There is plenty of material on running horror in a RPG. Heroes of Horror from WotC, Ravenloft, OGL Horror, Call of Cthulhu, and Darkness and Dread. Each has little tips to help scare the players and not just the characters.
Depends on the type of horror you are running. You can take a monster the players do know all too well, and put it in a campaign where the players have less resources then normal and that mundane monster can become deadly if the players know they don't have the means to by-pass the DR or to stop the regeneration. (This is a flip on the traditional approach of revealing as little of the monster as possible which is also a valid tactic)
Taking away powers the players normally have access to can also be scary (even if its only temporary). What if something is interfering and the Cleric can no longer gain spells from their god or the wizard is unable to cast spells? Are they losing their powers while in certain places, or while in the presence of certain creatures? Is it consistent or random? Feeling helpless is a cornerstone of terror.
Then throw on top some unusually activity to unnerve them. Perhaps as the weather turns worse it begins to rain eyes. Maybe the next town the players come across, everyone is gone, or the townsfolk seem kinda creepy, both of which leave the players feeling isolated.
What if the players are facing something that not only can see into their minds, but actively speaking to them in the back of their mind. While talking to the town guard, the monster speaks to them, tells them not to trust the watch, the guards are corrupt.
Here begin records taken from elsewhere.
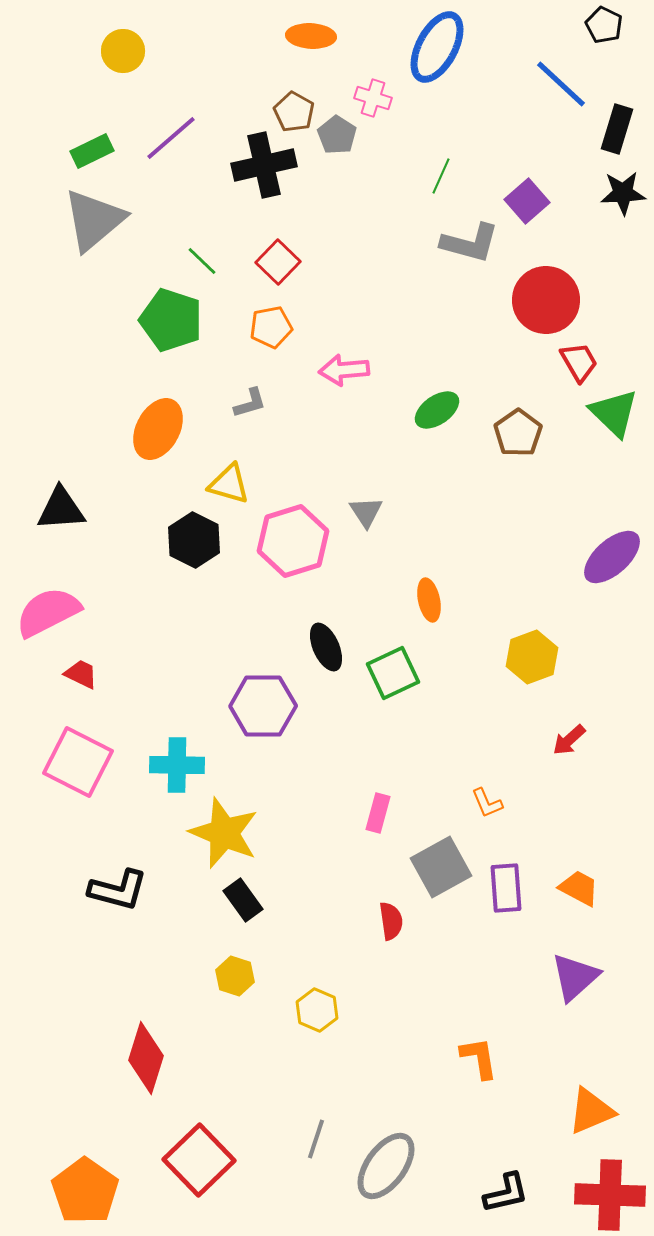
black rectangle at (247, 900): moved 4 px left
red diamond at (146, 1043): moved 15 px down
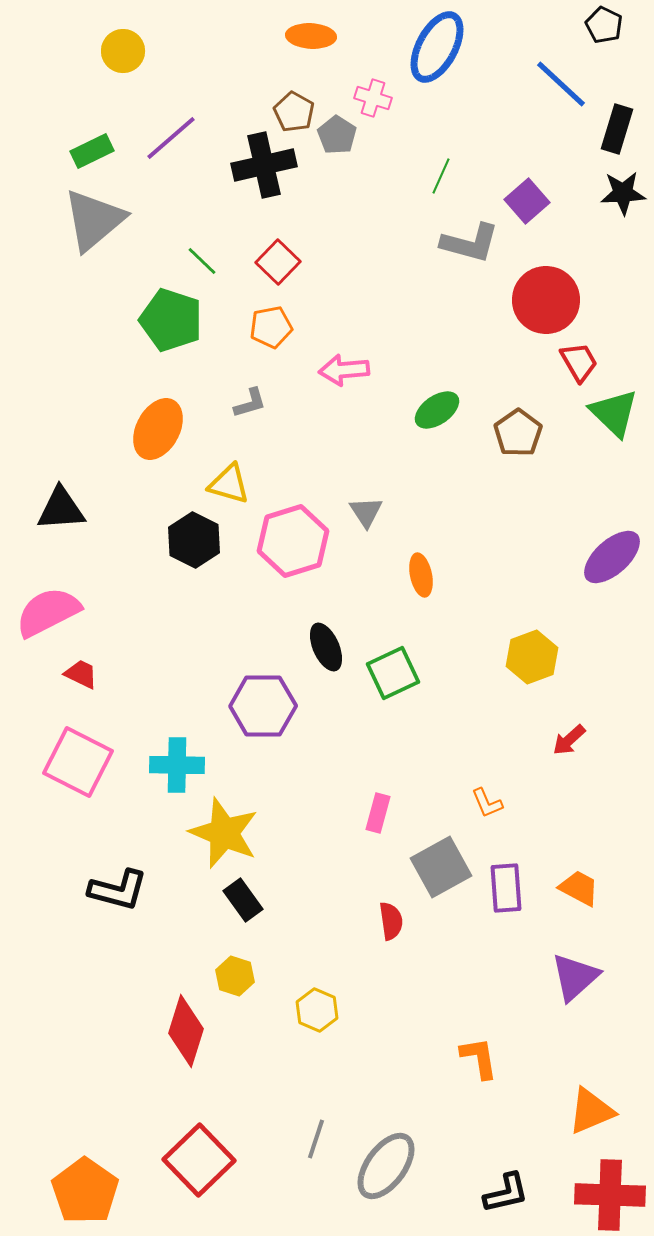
orange ellipse at (429, 600): moved 8 px left, 25 px up
red diamond at (146, 1058): moved 40 px right, 27 px up
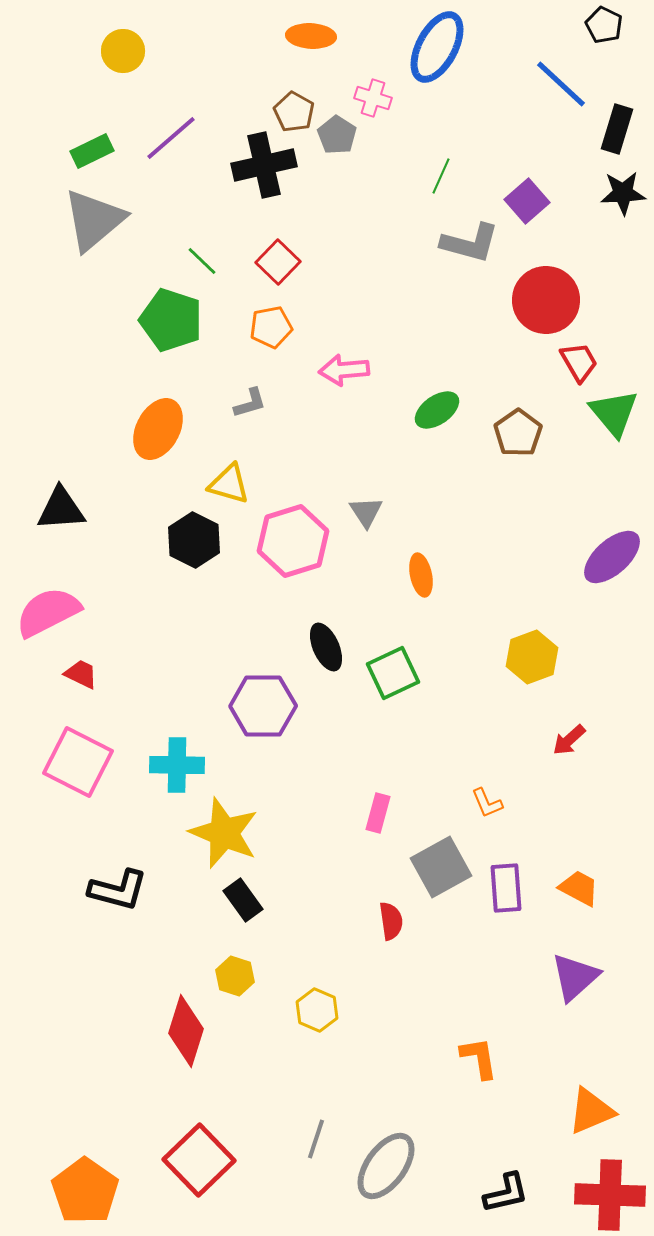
green triangle at (614, 413): rotated 6 degrees clockwise
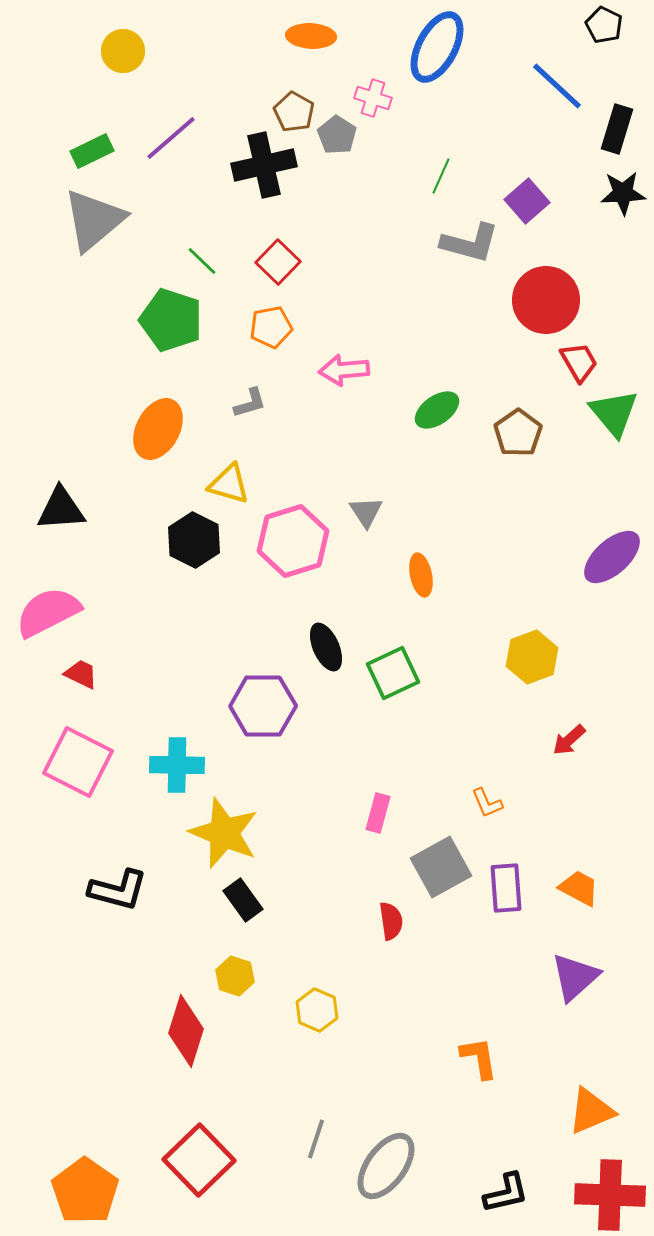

While in the library researching the monster, the monster tells them "No not that book, you want the one next to it, consult chapter 5." "No not the silver daggers, you will want cold iron and holy water." The monster could be playing with them to mislead them, if they think its lying they might make the wrong choices by being told the right ones. The monster might be toying with them if it feels they are too weak to actually defeat it.
These are just a few ideas from the many we have to work with. Horror isn't easy in a table set up. But like any problem there are solutions that can be worked through. The goal is to unnerve the players and their characters by what we do in game and outside the game. The primary way to do this is by taking some control of the situation away from the players. Being overwhelmed, isolated, without options, without resources, being in the dark, not knowing what is going on, no escape. By all means mix and match these ideas, though don't us all at once, might be too much then.